Similarly, there is no firm evidence that animals have any sense of the future. In general any actions of theirs that might be thought to bear on this question seem to be purely instinctive, although this conclusion is not quite so obvious in the case of the higher apes, particularly the chimpanzee. The problem was considered very carefully by Wolfgang Koehler in the course of his famous investigation of the mentality of apes. He studied cases where chimpanzees undertook, with a view to some final goal, preparatory work that lasted a long time and in itself afforded no visible approach to the desired end. In such cases it seemed at first that the animal might have some rudimentary notion of the future. Nevertheless, Koehler came to the conclusion that all such behaviour by the highest apes could be explained, to quote his own words, 'more directly from a consideration of the present only'.7 In particular, after a careful analysis of experiments in which chimpanzees readily responded to the opportunity given them to postpone eating until they had accumulated a large supply of food to eat later in some quiet corner free from disturbance, Koehler could find no reason for interpreting their conduct as evidence for a sense of the future. Instead of the animal being spurred on by some feeling of what it will be like later when eating the food, he believed that the chimpanzee's behaviour was simply a response to its instinctive desire to get as much food as possible now. More recently, in his detailed monograph Animal Thought, Stephen Walker has confirmed Koehler's views and has concluded that it is surprisingly difficult to produce convincing experimental proof that any animal has any memory or foresight at all.8
Nevertheless, the conclusion that a sense of time is peculiar to mankind needs careful evaluation. For, whereas in the absence of any incontrovertible counter-evidence we have good reason to deny this faculty to animals, it has been claimed that there are human beings who also manage very well without it. The classic example that has often been cited is that of the Hopi of Arizona, whose language was studied in great detail by Benjamin Lee Whorf.9 He concluded that the Hopi language contains no words, grammatical forms, constructions, or expressions that refer to time or any of its aspects. Instead of the concepts of space and time the Hopi use two other basic states which Whorf denoted by the terms 'objective' and 'subjective', respectively. The objective state comprises all that is or has been accessible to the senses, with no distinction being made between present and past, although everything that we call future is excluded. The subjective state comprises all that we would regard as mental or spiritual, including everything that for us is future, much of which the Hopi regard as predestined, at least in essence. It also includes an aspect of the present, namely that which is beginning to be revealed or done, for example starting an action such as going to sleep. The objective state includes all intervals and distances and in particular the temporal relations between events that have already happened. The subjective state, on the other hand, comprises nothing corrresponding to the sequences and successions that we find in the objective state. Unlike English, the Hopi language prefers verbs to nouns, but its verbs have no tenses. The Hopi do not need terms that refer to space or time. Terms that for English-speakers refer to these concepts are replaced by expressions concerning extension, operation, and cyclic process if they refer to the objective realm. Terms that refer to the future, the psychic-mental, the mythical, and the conjectural are replaced by expressions of subjectivity. Whorf claims that, as a result, the Hopi language gets along perfectly without tenses for its verbs.

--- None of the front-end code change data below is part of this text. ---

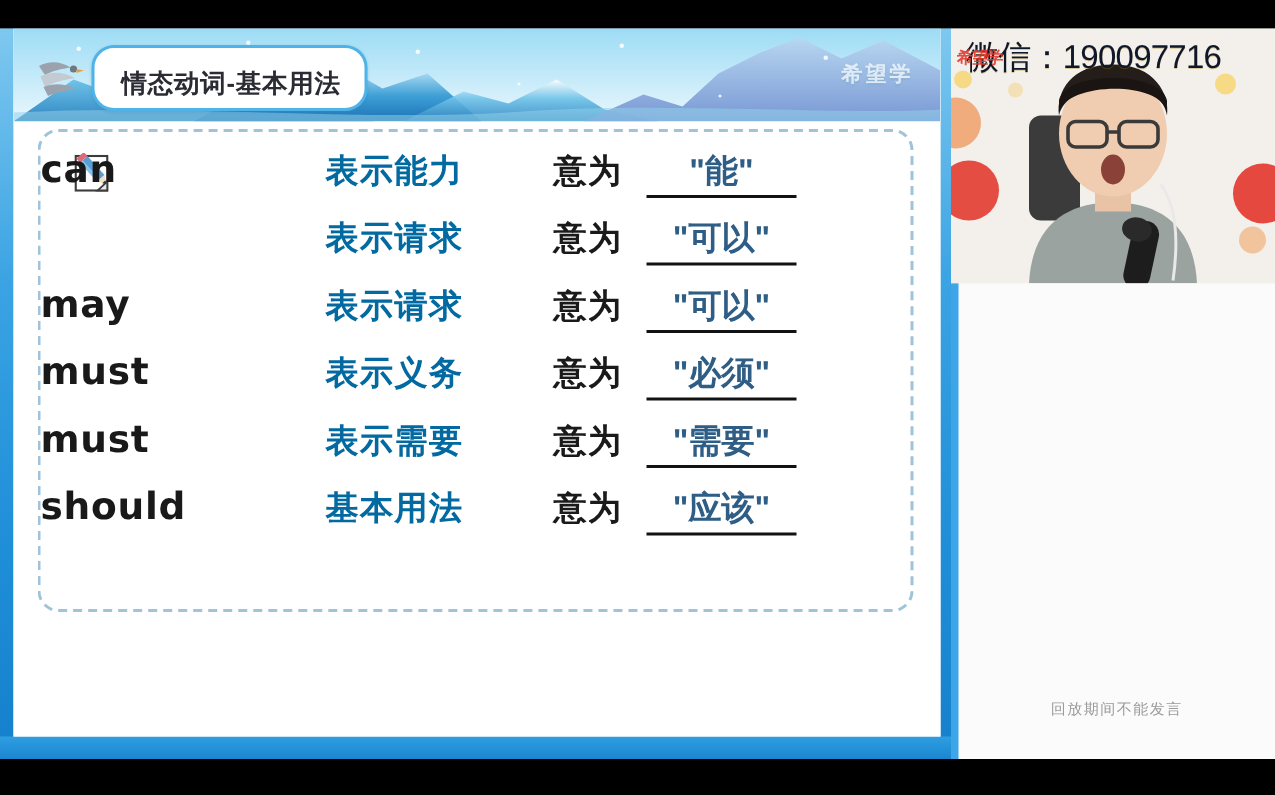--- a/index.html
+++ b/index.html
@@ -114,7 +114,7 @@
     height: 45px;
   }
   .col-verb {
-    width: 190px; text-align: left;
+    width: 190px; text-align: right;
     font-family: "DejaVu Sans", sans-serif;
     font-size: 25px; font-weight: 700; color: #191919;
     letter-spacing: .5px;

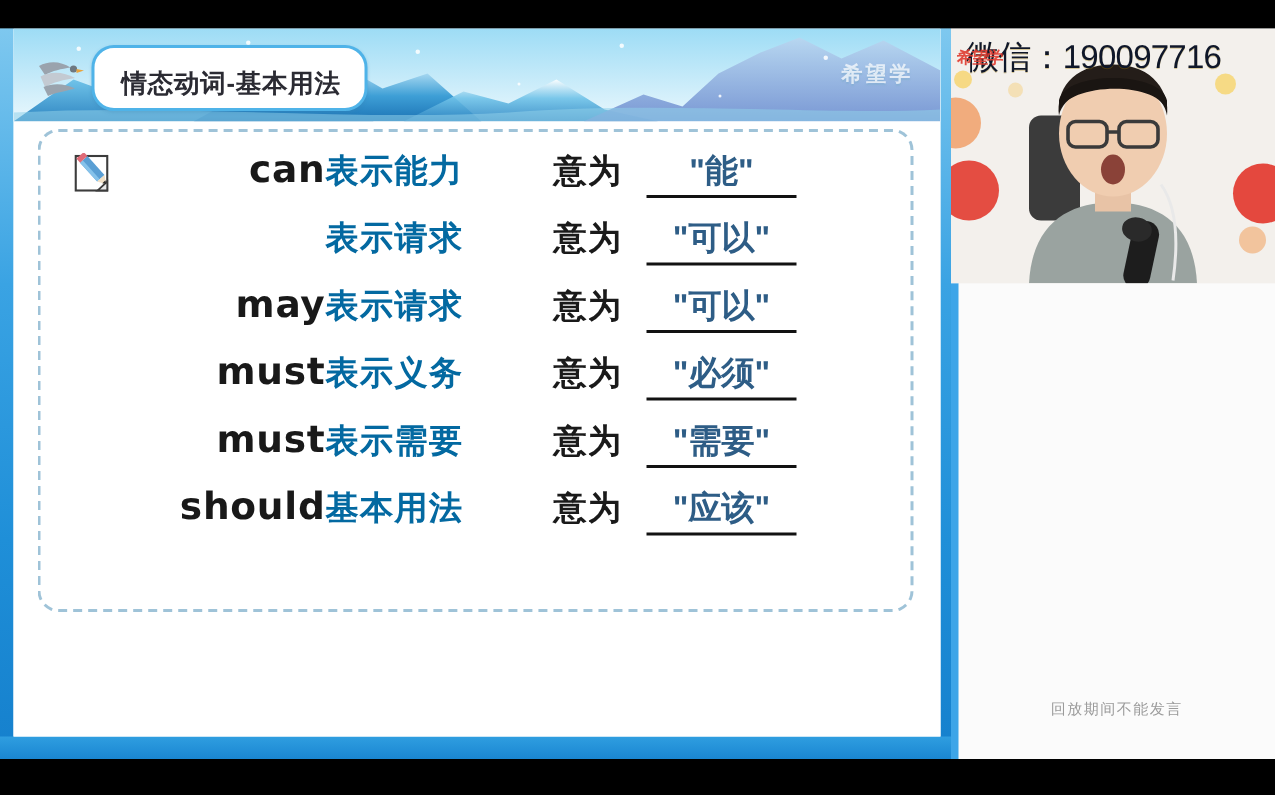--- a/index.html
+++ b/index.html
@@ -286,7 +286,6 @@
           </div>
 
           <div class="row">
-            <div class="col-verb">may</div>
             <div class="col-use">表示请求</div>
             <div class="col-meaning-label">意为</div>
             <div class="col-answer">"可以"</div>

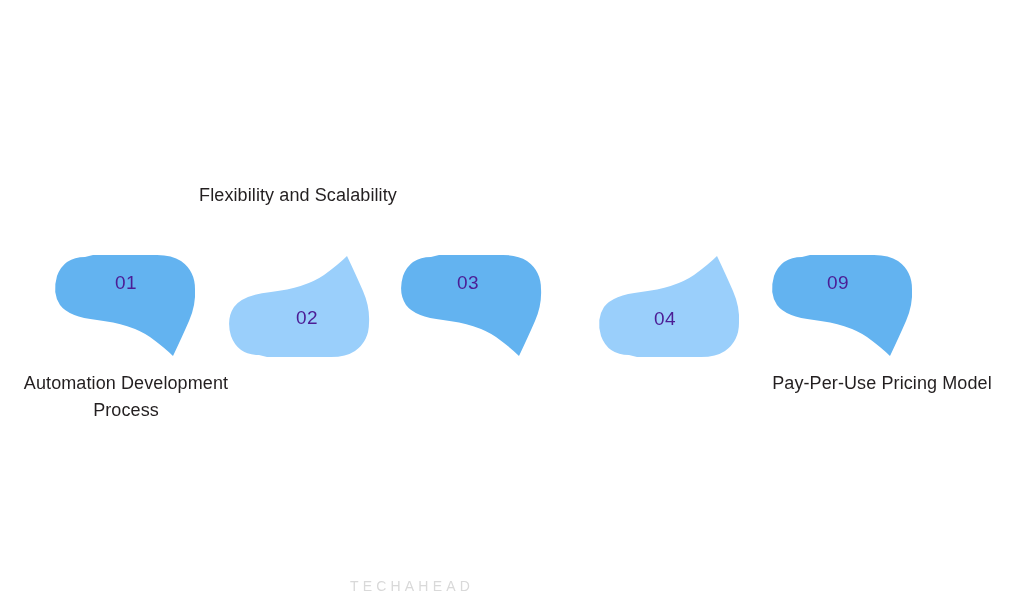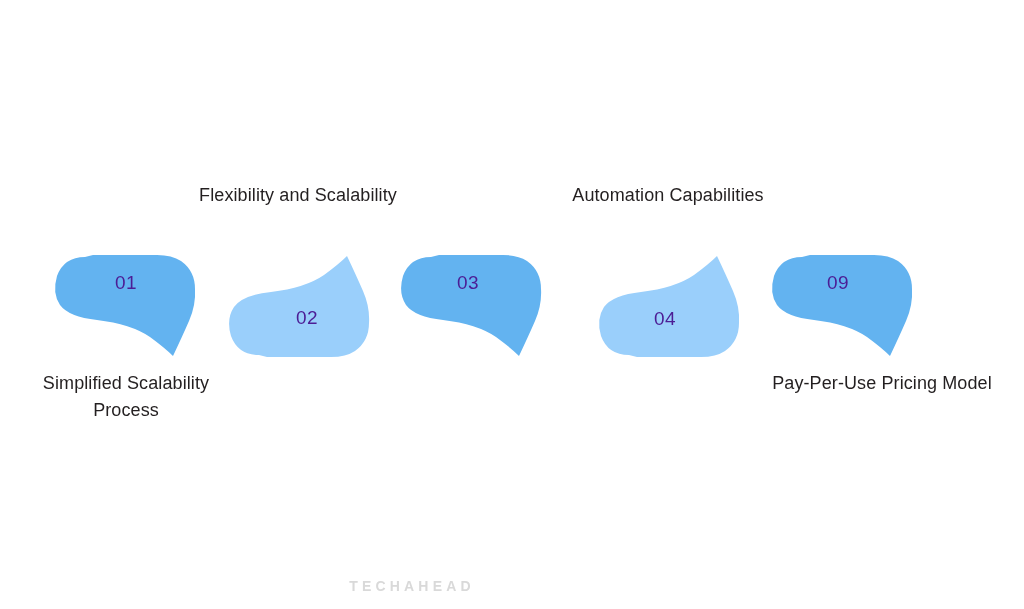--- a/index.html
+++ b/index.html
@@ -151,7 +151,6 @@
       </svg>
       <span class="blob-number">04</span>
     </div>
-    <div class="caption">Automation Capabilities</div>
   </div>
 
   <div class="step step-4 down">

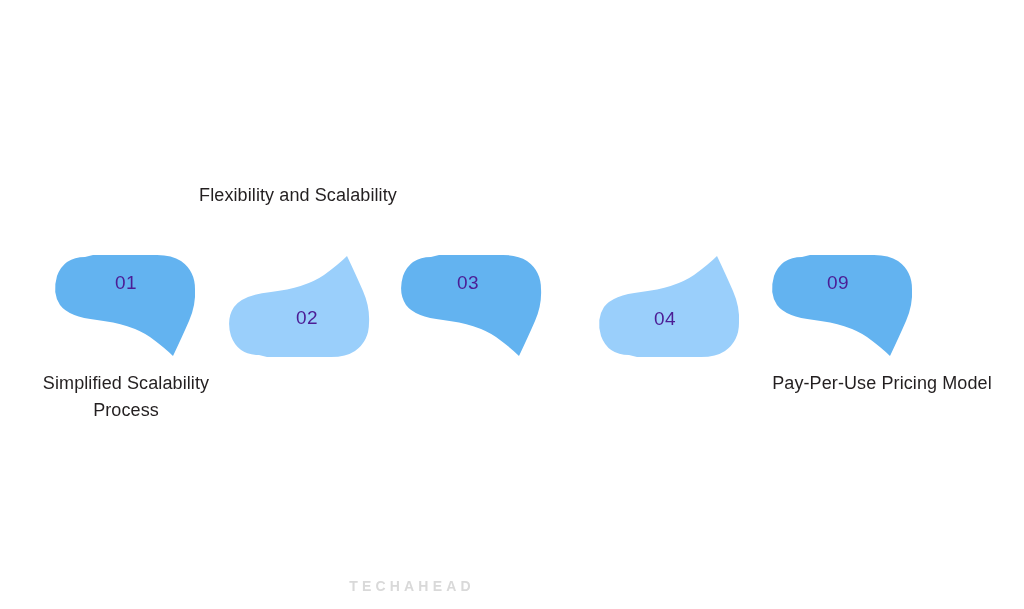--- a/index.html
+++ b/index.html
@@ -119,7 +119,7 @@
       </svg>
       <span class="blob-number">01</span>
     </div>
-    <div class="caption">Simplified Scalability Process</div>
+    <div class="caption">Automation Development Process</div>
   </div>
 
   <div class="step step-1 up">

Whorfs' contention that 'the Hopi language contains no reference to 'time', either explicit or implicit, is, however, too sweeping.10 For there is a temporal distinction between the two basic forms of Hopi thought. Instead of the three temporal states--past, present, and future--the Hopi imagine two states which between them comprise our past, present, and future. In so far as the Hopi recognize implicitly a distinction between past and future, they cannot be said to live only in the present. They have some sense of time, although their fundamental intuition of time is not the same as the one evolved in Europe. Nevertheless, the Hopi have successfully developed an agricultural and ceremonial calendar, based on astronomical lore, that is sufficiently precise for particular festivals seldom to fall more than two days from the norm.11
Similarly, as has been pointed out by Evans-Pritchard, time has a different significance for the Azande of southern Sudan than it had for him. From their behaviour he concluded that for them present and future overlap, so that a man's future health and happiness depend on future conditions that are regarded as already existing. Consequently, it is believed that the mystical forces which produce these conditions can be tackled here and now. When the oracles indicate that a man will fall ill in the near future his state is already bad, his future being already a part of present time. Although the Azande cannot explain these matters, they are content to believe them and act upon them.12
Another Sudanese race studied by Evans-Pritchard, the Nuer, who live on both banks of the White Nile, have no equivalent of our word 'time' and cannot speak of it as if it were something that passes and can be saved or wasted. Their points of reference in time are provided by their social activities. 'Events [for them] follow a logical order, but they are not controlled by an abstract system, there being no autonomous points of reference to which activities have to correspond with precision.'13 The Nuer have no units of time such as hours or minutes, for they do not measure time but think only in terms of successions of activities. So many of these involve their cattle that Evans-Pritchard speaks of their 'cattle- clock'. Years are referred to by the floods, pestilences, famines, wars, and so on occurring in them. In due course the names given to the years are forgotten and all events beyond the range of this crude historical record come to be regarded as having occurred long ago. Historical time based on a sequence of events that are of great significance for a whole tribe goes back further than the historical time of smaller groups, but in
Evans-Pritchard's opinion it never covers a period of more than about fifty years and the further back from the present the fewer and vaguer are its points of reference.14 Distance between events is not reckoned by the Nuer in terms of temporal concepts but in terms relating to social structure, notably what Evans-Pritchard calls the 'age-set system', all boys 'initiated' during a number of successive years belonging to a single age-set. At the time of Evans-Pritchard's investigation of this system he found members of six sets alive. Although he was unable fully to elucidate the way in which an individual actually perceives time, since the subject 'bristles with difficulties', he concluded that for the Nuer the perception of time is no more than the movement of persons, often as groups, through the social structure. Consequently, it does not yield a true impression of temporal distances between events like that produced by our techniques of dating. In particular, the temporal distance between the beginning of the world and the present day remains fixed. Time- reckoning is essentially a conceptualization of the social structure, the points of reference being a projection into the past of actual relations between social groups. 'It is less a means of co-ordinating events than of co-ordinating relationships, and is therefore mainly a looking- backwards, since relationships must be explained in terms of the past.'15
These and other examples reveal that just as our intuition of space is not unique, for we now know that there is no unique geometry that we must necessarily apply to space, so there is no unique intuition of time that is common to all mankind. Not only primitive people but relatively advanced civilizations too have assigned different degrees of significance to the temporal mode of existence and to the importance or otherwise of temporal perspective. In short, time in all its aspects has been regarded in many conceptually distinct ways.